As wiki : the limit of a sequence is the value that the terms of a sequence "tend to". If such a limit exists, the sequence is called convergent.

I'm stuck here what is $\mu_0=-14$? How do I find limit of the sequence?

Can you explain in formal way, please?

Answer 1

$\mu_0$ is probably $f_0$, the first term of the sequence. As already said, if the limit exists ($\exists \lim_{n \to \infty}f_n = F$), then we can write $$\lim_{n \to \infty}f_{n+1} = {3 \over 7}\lim_{n \to \infty}f_n + 8 \\ F = {3 \over 7}F + 8 \\ F = 14$$ The problem is with if part.
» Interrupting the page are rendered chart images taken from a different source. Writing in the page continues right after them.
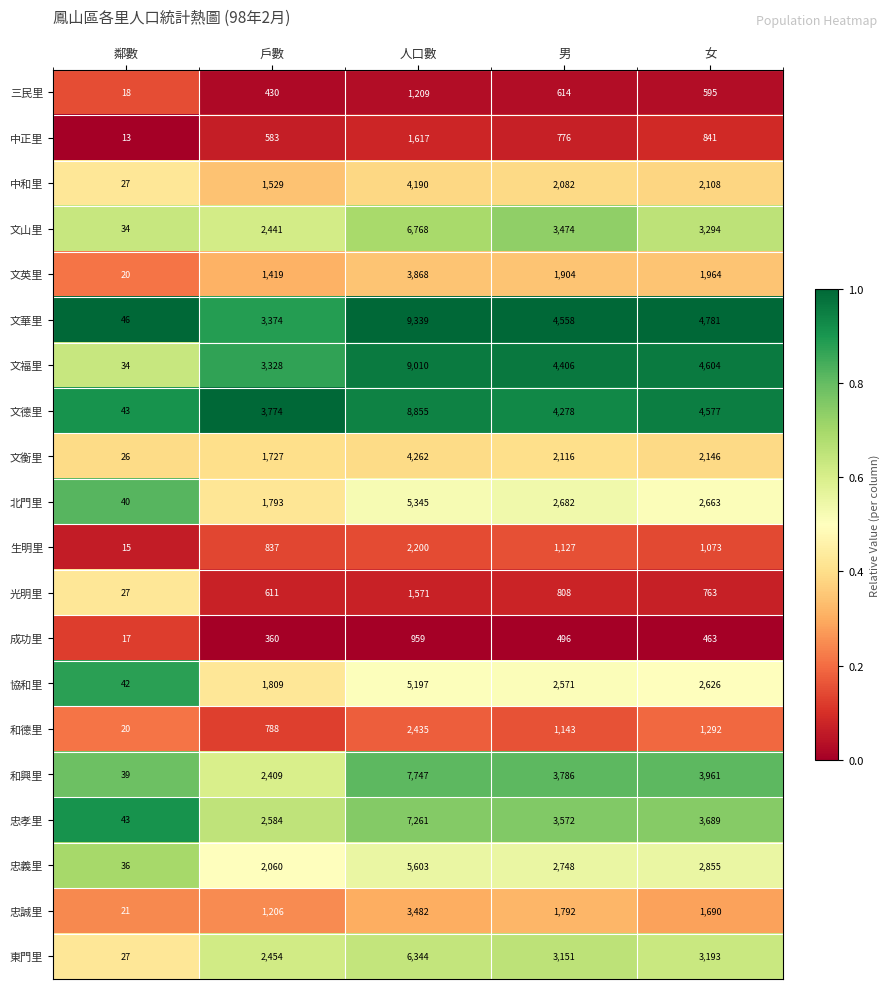

Rank the series by their maximum value, from highest to lowest.

文華里, 文福里, 文德里, 和興里, 忠孝里, 文山里, 東門里, 忠義里, 北門里, 協和里, 文衡里, 中和里, 文英里, 忠誠里, 和德里, 生明里, 中正里, 光明里, 三民里, 成功里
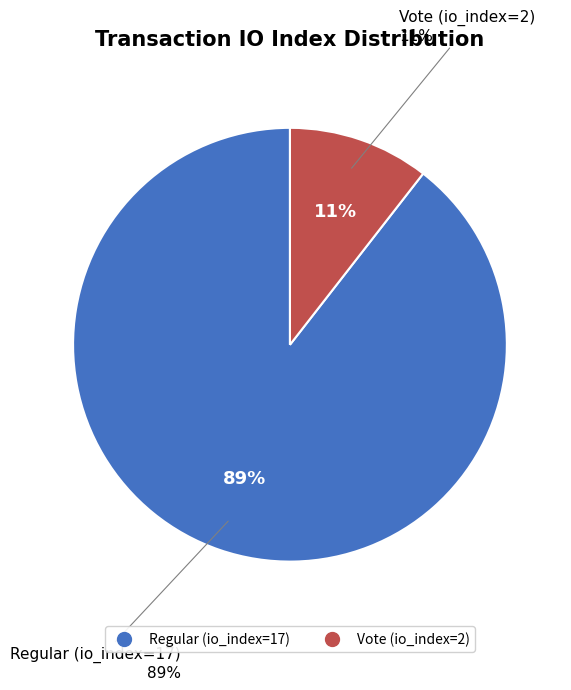

Count the number of slices in the pie.

2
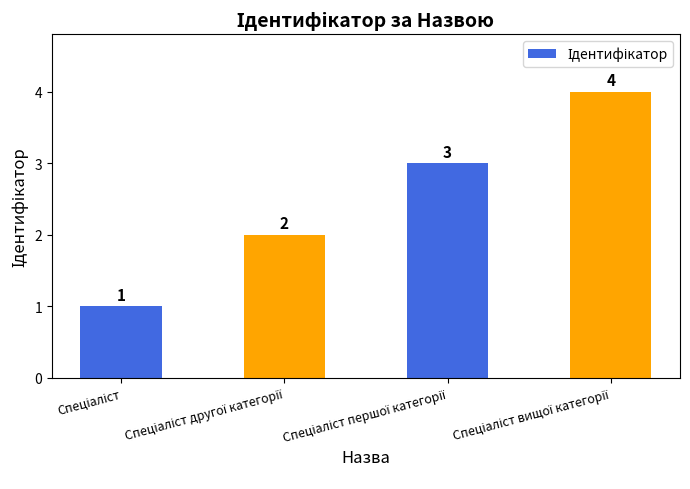

What is the difference between the maximum and minimum values?

3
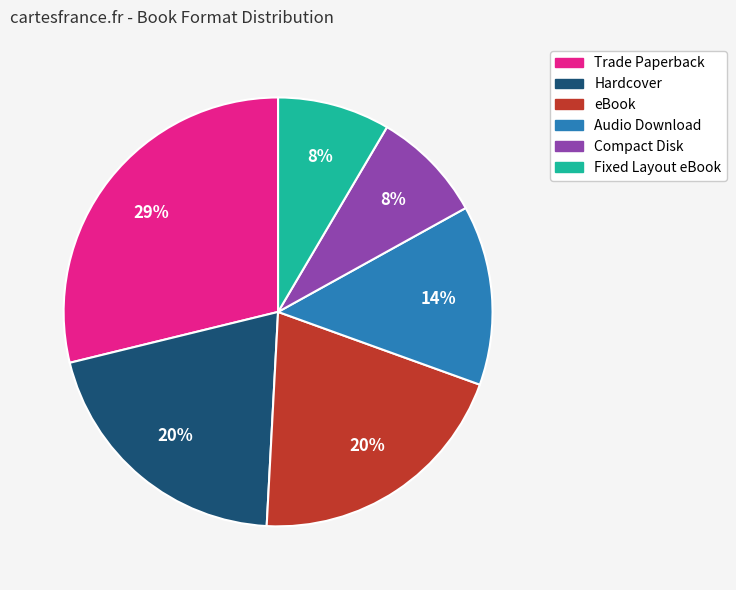

To the nearest percent, what is the combined percentage of Trade Paperback and eBook?

49%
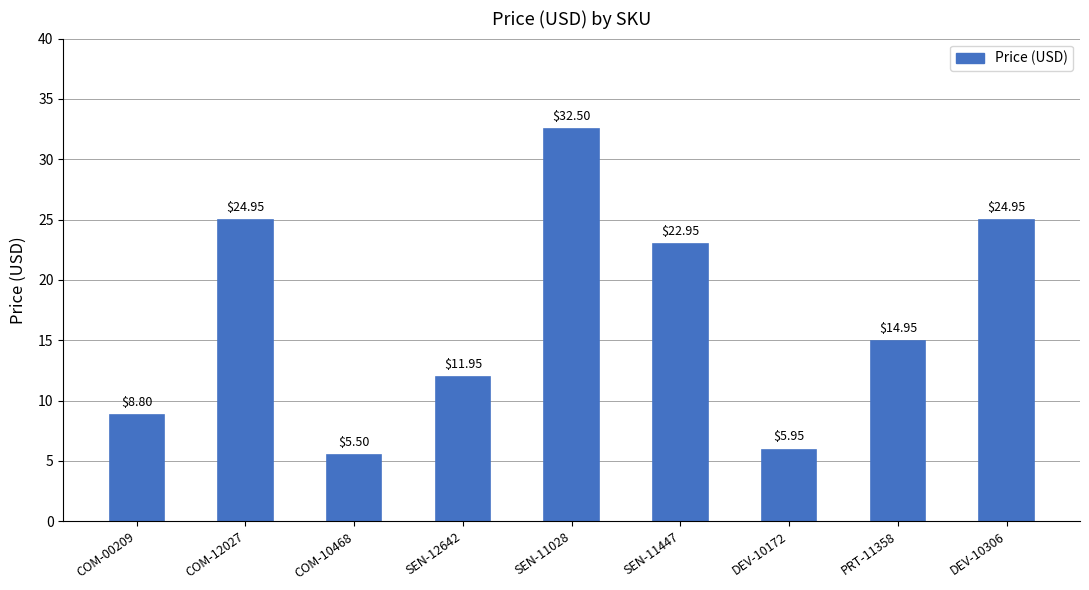

What is the sum of the values at PRT-11358 and COM-12027?

39.9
There are several ways to prove that $f_n$ converges for any $f_0$, but the simplest would be to take $$g_n = f_n-14, g_0 = f_0-14 = -28 \\ g_{n+1}+14 = {3 \over 7}(g_n+14) + 8 \\ g_{n+1} = {3 \over 7}g_n = ({3 \over 7})^2g_{n-1} = ... = ({3 \over 7})^{n+1}g_0$$ Thus, $\exists \lim_{n \to \infty}g_n = 0$ and $\exists \lim_{n \to \infty}f_n = 14$.

Answer 2

Note that $\lim_{n\to \infty} f_{n+1}=\lim_{n\to \infty} f_n$ if the limit exists.